In a little more than a decade, esports have become a billion-dollar global industry that engage hundreds of millions of viewers with weekly gaming competitions. Video games have always had a competitive component, but the early 2000s saw the birth of a more sophisticated industry around video game competition. Beginning in Korea with cable esports broadcasts of Starcraft: Broodwar, esports has expanded into a global phenomenon built around high-stakes video game play. Supported by the rapid development of broadband networks and streaming media platforms like Twitch.TV, esports continue to change the way players use games.
Dave Stewart, the executive producer of Riot Games’ North American League of Legends Championship Series, joined Alex Champlin (Film and Media Studies, UCSB) in a discussion about the serious future of video game play.

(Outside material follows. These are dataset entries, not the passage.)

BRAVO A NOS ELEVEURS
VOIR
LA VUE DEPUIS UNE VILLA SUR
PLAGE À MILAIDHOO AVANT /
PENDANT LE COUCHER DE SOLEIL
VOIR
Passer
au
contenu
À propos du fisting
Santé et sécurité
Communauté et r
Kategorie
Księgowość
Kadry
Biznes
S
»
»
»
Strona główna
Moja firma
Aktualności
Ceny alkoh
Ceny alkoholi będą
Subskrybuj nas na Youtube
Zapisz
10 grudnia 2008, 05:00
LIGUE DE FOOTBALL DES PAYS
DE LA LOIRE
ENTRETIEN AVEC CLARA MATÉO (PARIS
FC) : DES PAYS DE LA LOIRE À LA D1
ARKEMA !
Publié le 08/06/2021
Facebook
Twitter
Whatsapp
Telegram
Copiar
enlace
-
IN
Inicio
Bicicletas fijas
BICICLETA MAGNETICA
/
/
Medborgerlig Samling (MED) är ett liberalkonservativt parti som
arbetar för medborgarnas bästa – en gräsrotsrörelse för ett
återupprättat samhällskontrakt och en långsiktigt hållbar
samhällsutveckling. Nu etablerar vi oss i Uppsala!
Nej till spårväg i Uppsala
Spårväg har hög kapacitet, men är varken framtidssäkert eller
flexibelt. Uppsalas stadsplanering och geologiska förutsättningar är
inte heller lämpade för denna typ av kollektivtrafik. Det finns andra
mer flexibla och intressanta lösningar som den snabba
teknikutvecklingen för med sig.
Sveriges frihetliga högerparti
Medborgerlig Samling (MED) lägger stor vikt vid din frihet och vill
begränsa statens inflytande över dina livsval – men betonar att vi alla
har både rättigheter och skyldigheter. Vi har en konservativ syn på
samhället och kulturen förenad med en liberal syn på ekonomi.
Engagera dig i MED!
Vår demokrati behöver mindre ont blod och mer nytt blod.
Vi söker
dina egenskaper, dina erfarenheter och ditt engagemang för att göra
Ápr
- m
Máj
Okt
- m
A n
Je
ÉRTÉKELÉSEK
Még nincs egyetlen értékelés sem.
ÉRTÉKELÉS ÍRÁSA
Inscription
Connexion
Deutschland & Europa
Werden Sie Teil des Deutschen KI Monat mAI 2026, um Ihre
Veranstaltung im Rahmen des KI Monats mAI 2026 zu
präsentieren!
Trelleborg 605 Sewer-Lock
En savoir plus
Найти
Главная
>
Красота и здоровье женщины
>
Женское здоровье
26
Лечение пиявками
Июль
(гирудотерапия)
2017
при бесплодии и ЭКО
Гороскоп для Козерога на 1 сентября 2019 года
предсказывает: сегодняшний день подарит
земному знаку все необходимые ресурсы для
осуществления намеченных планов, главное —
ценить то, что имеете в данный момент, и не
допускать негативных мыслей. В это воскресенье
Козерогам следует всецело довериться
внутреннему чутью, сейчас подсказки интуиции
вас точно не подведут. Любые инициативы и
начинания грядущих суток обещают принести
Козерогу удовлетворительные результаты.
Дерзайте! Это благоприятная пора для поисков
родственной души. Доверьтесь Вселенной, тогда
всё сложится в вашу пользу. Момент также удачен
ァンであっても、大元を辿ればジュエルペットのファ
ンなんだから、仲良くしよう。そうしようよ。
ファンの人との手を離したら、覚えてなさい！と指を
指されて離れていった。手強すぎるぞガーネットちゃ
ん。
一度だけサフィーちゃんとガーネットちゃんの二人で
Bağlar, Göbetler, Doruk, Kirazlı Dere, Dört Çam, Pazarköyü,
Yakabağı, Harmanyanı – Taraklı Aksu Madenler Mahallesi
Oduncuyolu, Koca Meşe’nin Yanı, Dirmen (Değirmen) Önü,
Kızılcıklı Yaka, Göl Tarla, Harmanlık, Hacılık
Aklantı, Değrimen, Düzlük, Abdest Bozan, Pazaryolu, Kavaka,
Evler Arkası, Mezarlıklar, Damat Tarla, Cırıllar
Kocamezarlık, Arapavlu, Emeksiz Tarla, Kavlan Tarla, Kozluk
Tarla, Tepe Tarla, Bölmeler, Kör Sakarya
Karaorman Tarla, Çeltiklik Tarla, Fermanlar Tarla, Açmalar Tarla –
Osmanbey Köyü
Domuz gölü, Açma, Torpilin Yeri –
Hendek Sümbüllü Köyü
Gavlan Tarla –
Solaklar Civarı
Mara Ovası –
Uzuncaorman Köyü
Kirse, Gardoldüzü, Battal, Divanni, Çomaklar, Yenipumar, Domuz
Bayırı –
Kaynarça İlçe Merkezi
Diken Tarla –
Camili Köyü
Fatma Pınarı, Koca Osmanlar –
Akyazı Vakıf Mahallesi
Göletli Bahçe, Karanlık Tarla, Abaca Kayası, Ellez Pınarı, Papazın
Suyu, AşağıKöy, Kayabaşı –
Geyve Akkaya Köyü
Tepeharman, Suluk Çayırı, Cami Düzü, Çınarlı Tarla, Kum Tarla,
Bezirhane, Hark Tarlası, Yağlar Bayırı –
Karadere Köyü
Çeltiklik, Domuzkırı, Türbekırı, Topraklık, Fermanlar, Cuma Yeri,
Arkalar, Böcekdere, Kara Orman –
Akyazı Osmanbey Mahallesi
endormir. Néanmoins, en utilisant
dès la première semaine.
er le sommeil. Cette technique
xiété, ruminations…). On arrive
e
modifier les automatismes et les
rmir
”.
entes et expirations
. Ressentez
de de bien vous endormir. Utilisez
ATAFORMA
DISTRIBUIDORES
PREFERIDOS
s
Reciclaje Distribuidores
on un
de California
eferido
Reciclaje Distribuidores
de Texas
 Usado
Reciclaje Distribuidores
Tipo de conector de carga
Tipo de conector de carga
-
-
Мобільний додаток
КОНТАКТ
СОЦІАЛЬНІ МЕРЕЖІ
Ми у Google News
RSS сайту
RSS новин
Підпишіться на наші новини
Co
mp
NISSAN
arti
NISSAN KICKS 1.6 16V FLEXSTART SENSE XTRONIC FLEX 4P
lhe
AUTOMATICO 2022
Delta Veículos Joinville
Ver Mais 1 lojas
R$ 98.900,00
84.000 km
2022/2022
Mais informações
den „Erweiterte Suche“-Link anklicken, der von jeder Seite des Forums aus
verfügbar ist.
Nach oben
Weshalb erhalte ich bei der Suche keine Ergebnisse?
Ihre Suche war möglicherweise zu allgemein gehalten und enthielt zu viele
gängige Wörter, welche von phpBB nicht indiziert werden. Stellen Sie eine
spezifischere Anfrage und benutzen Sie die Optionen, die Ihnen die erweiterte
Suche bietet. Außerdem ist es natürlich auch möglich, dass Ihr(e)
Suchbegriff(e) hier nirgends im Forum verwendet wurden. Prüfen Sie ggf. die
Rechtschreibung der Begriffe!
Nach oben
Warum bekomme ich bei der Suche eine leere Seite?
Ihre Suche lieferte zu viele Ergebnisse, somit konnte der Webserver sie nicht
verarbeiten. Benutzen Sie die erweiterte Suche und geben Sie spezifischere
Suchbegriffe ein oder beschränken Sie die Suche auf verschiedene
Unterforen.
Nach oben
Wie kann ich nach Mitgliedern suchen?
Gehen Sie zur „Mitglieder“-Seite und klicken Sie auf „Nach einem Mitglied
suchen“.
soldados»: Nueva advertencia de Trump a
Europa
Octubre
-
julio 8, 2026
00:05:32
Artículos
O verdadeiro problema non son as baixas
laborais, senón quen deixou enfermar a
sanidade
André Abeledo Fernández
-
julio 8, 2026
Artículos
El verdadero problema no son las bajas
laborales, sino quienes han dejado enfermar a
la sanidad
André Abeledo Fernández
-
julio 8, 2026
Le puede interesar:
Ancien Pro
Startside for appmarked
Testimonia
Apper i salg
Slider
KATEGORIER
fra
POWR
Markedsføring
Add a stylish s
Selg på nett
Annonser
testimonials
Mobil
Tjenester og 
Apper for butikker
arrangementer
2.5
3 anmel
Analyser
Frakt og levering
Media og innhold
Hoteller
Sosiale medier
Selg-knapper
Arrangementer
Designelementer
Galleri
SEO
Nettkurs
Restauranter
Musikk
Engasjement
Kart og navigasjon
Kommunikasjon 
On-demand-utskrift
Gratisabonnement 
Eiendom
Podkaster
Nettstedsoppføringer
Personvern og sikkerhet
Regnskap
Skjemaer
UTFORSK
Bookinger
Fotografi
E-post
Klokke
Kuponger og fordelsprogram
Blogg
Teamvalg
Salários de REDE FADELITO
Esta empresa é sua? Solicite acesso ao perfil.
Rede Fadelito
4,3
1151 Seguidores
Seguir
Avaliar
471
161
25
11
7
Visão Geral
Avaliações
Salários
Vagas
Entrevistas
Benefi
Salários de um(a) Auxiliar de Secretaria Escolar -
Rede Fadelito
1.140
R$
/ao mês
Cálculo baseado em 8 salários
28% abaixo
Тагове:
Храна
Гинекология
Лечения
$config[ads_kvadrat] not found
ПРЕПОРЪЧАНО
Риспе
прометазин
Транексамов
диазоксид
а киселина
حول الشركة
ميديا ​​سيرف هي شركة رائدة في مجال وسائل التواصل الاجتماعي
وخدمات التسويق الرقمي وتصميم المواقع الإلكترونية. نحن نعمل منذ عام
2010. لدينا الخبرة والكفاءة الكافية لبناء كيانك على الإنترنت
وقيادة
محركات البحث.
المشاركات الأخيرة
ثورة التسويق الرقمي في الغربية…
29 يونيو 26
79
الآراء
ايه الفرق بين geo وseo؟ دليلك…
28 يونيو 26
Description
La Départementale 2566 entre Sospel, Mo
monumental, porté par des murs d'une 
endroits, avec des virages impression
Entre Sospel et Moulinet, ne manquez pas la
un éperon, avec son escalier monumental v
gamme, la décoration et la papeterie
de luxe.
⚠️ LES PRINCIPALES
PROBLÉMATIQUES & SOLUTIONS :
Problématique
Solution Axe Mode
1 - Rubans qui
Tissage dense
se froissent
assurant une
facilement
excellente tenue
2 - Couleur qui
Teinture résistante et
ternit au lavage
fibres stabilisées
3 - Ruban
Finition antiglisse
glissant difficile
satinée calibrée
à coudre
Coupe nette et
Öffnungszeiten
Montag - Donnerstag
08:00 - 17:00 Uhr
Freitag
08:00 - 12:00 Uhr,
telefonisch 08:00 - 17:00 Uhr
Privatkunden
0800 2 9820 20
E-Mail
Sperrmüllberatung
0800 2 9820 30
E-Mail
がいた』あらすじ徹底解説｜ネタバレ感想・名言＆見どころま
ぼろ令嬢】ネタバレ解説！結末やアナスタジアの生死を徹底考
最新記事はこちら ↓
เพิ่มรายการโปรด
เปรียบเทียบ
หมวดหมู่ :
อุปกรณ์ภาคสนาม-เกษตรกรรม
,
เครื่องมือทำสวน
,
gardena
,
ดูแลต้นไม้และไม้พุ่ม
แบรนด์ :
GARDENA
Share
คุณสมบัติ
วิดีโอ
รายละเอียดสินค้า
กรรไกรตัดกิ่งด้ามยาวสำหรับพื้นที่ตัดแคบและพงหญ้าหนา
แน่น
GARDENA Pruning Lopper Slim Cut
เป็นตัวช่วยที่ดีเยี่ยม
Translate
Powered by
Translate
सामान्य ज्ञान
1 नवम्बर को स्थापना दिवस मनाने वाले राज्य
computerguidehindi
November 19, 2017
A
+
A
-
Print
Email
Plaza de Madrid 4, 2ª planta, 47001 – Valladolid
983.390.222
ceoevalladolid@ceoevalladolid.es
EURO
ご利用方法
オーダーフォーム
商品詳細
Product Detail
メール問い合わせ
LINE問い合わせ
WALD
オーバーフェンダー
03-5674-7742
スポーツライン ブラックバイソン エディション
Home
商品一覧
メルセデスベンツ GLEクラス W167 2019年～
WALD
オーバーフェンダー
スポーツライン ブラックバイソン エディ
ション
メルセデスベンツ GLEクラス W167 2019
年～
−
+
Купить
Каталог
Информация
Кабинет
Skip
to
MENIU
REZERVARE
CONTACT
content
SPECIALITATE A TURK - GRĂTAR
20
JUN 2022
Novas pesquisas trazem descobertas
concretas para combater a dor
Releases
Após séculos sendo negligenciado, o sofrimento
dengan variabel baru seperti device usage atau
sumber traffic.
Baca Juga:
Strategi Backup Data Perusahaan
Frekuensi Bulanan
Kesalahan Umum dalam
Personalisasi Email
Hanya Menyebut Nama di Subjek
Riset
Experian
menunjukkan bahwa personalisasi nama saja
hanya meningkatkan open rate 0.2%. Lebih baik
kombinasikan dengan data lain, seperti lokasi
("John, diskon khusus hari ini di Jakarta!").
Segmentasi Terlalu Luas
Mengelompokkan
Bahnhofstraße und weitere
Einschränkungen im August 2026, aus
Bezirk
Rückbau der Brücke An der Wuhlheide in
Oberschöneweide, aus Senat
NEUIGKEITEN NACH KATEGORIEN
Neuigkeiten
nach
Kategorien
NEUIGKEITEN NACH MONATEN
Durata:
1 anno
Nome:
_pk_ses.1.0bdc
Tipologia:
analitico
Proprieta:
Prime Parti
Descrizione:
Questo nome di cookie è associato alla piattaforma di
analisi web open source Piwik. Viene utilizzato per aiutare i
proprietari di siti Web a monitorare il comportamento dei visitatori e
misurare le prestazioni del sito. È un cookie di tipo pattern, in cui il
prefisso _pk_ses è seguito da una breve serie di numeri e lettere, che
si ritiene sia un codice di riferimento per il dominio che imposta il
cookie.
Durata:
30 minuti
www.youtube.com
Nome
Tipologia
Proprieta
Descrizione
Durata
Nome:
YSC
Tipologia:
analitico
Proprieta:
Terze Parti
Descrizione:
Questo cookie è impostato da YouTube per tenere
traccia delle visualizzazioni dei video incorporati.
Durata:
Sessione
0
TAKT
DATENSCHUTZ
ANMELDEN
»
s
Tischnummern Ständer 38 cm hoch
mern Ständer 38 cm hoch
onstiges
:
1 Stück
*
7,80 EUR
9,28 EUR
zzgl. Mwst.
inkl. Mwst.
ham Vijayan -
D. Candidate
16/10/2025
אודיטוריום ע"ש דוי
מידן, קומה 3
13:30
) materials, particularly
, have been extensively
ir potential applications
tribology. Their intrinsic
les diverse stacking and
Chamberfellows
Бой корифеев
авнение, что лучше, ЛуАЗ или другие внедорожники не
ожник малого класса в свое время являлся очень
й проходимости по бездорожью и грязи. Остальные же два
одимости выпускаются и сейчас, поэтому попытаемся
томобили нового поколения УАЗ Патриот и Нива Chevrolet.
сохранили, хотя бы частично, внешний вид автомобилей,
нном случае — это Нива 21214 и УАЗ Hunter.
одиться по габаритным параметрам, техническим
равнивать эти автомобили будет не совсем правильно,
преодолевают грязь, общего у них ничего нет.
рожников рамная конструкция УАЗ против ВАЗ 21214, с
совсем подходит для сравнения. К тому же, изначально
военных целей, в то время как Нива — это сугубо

Dave Stewart, Executive Producer, North American League of Legends Championship Series
Moderator Alexander Champlin
Alexander Champlin studies spectator videogaming as an emergent media phenomenon. His work focuses on the conjunction of televisual broadcast production and videogame play, particularly the way play and game cultures shift as games become broadcast texts. He focuses on esports, videogame livestreaming, and Let’s Play media. Alex is a PhD candidate in the Department of Film and Media Studies at the University of California, Santa Barbara.
This event is sponsored by the Carsey-Wolf Center and Gaucho Gaming.